Ich wusste es nicht. Also nahm ich mir eines Tages im PC ein Mindmap vor und schrieb in die Mitte: Vater. Und dann das erste, was mir dazu einfiel. Und auf einmal sprudelten die Assoziationen. Mutter kam dazu, Erinnerungen an Aussagen meines Bruders, die Frauenfeindlichkeit in unserer Familie, der Geltungstrieb meines Vaters, die Unterwürfigkeit meiner Mutter, die das deckte, der Chauvinismus, der geistige Missbrauch schon damals…. völlig ungefiltert … und plopp, auf einmal erkannte ich die Parallele zu meinem damaligen Partner, mit dem ich mir ein Haus gebaut und der mich dann abgesägt hatte, als es fertig war. Das war doch auch so ein Mensch wie Vater und diesmal spielte ich die Rolle meiner Mutter…. und ich hatte noch vor wenigen Monaten so sehr um ihn getrauert …. und plopp … wieso hab ich das eigentlich mit mir machen lassen?…. dann kam ich zu den Werten, die mir vermittelt worden waren… „sorg dafür, dass es uns gut geht, sorg dafür, dass die Gesellschaft nur gutes von uns denkt, halte alles unter dem Deckel „… und so weiter und so fort.

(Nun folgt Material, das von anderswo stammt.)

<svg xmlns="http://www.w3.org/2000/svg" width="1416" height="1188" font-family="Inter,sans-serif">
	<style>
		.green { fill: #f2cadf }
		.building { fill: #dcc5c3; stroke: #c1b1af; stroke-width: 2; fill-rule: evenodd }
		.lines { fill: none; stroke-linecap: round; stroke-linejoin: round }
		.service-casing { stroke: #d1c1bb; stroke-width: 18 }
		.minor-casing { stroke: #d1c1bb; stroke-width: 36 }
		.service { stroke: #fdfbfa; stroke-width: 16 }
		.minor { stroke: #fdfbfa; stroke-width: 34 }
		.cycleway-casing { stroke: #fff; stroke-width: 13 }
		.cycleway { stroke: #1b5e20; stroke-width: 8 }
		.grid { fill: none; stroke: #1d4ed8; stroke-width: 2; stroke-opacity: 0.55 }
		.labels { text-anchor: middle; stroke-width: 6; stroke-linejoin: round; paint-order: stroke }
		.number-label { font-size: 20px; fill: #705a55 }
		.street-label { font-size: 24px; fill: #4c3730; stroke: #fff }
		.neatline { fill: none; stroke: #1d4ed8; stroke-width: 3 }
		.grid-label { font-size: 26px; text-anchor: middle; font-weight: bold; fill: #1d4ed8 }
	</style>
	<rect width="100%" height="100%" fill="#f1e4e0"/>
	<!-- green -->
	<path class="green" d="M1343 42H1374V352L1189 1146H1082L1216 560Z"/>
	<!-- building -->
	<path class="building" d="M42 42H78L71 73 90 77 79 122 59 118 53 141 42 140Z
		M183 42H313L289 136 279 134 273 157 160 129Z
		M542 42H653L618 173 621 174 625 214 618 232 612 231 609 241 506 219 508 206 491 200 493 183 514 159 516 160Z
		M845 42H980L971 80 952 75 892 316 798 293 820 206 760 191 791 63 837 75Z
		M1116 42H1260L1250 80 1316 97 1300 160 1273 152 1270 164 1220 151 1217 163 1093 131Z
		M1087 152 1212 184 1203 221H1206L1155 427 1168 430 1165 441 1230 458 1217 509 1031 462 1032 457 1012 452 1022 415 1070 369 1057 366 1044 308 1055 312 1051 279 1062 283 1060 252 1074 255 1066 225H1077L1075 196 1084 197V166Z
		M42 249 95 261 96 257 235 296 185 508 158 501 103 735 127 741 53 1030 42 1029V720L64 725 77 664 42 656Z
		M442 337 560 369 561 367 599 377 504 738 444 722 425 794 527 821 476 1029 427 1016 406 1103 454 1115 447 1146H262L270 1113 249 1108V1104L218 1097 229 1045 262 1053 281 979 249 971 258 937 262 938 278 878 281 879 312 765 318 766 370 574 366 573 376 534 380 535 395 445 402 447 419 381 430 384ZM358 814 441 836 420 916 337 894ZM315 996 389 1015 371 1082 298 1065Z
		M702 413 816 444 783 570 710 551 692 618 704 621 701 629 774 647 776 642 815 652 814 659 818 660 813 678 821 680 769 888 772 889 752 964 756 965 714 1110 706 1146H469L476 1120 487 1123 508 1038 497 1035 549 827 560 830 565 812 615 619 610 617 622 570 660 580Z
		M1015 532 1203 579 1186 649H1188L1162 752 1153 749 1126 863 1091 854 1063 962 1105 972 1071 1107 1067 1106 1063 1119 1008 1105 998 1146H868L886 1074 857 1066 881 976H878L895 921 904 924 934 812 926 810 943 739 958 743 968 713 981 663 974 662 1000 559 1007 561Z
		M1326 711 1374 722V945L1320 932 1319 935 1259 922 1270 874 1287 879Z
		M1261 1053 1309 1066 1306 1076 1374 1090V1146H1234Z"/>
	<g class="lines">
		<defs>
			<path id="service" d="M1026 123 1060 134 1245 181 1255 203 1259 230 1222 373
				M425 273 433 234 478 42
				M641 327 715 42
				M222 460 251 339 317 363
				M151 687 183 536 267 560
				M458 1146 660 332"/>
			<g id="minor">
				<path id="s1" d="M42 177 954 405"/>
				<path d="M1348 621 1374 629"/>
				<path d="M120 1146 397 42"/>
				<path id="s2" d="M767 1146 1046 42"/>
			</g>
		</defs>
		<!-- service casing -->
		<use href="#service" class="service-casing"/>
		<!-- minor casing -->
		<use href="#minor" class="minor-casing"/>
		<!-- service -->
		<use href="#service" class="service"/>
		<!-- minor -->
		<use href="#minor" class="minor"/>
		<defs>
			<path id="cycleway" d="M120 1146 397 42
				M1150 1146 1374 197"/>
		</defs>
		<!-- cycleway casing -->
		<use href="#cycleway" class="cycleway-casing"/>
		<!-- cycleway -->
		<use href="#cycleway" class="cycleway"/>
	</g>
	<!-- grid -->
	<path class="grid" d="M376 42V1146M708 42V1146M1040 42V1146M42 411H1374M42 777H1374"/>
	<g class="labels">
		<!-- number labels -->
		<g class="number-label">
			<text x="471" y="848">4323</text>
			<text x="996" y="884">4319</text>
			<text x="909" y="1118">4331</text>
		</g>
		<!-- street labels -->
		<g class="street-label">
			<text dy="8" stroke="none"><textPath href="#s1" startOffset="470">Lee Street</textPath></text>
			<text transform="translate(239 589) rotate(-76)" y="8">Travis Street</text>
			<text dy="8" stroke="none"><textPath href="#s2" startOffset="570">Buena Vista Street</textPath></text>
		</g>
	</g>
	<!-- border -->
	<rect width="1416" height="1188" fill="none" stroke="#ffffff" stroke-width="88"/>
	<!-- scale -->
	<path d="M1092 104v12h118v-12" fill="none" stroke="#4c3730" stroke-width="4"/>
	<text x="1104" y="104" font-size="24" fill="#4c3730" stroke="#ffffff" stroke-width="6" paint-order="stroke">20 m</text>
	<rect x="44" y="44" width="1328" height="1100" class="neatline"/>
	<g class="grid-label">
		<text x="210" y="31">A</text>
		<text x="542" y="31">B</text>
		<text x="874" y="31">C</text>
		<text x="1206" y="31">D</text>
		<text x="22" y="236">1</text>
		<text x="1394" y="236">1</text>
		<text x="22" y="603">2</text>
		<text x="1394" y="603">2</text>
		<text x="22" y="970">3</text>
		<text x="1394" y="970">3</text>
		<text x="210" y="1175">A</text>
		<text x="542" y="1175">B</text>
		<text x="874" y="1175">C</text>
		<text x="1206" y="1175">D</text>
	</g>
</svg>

Ich freue mich jedes Mal, wenn ich einen neuen Zusammenhang entdecke und ein neues Puzzleteil dazu kommt. Vielleicht verarbeite ich das eines Tages einmal in einer Geschichte, vielleicht auch nicht. Es ist nur so schön, jetzt Klarheit zu gewinnen.
Dazu kommen nun noch gezielte Schreibtechniken um das Unterbewusstsein zu öffnen. Therapeutisches Schreiben nennt sich das. Und die generieren wieder neue Ideen, die ich in mein Mind-Map-System einordne und gucke, was mir irgendwann einmal dazu einfällt. Wie gesagt, ganz chaotisch, die Ordnung ergibt sich dann schon irgendwann. Es gibt auch dafür Techniken, die im Moment jedoch noch keine Relevanz haben. Ich bin davon überzeugt, dass das Unterbewusstsein genau das zeigt was wir gerade ertragen können, und im Moment sprudelt es. Mein Hauptgefühl ist: Wie konnte ich nur so blind sein? Das ist die kognitive Dissonanz, die sich gerade auflöst. Nicht schön, aber wahr. Und es tut gut zu sehen, dass der Lebensweg, der bei mir doch leider überwiegend aus Scheitern bestand, doch zumindest in sich einen roten Faden, eine Logik trägt.“ Ich glaube, das ist das Wichtigste: Das eigene Leben verstehen. Das ist Selbst-Empowerment.
Und da ich so begeistert bin von dieser Entwicklung, nehme ich euch gerne mit auf diese Reise. Aus eigener Erfahrung ist es mir eine echte Herzensangelegenheit. Denn frei von den Stricken der Vergangenheit selbstbestimmt sein Leben zu leben, das hat wirklich jeder und jede verdient. Egal wo. Egal wann. Es ist nie zu spät.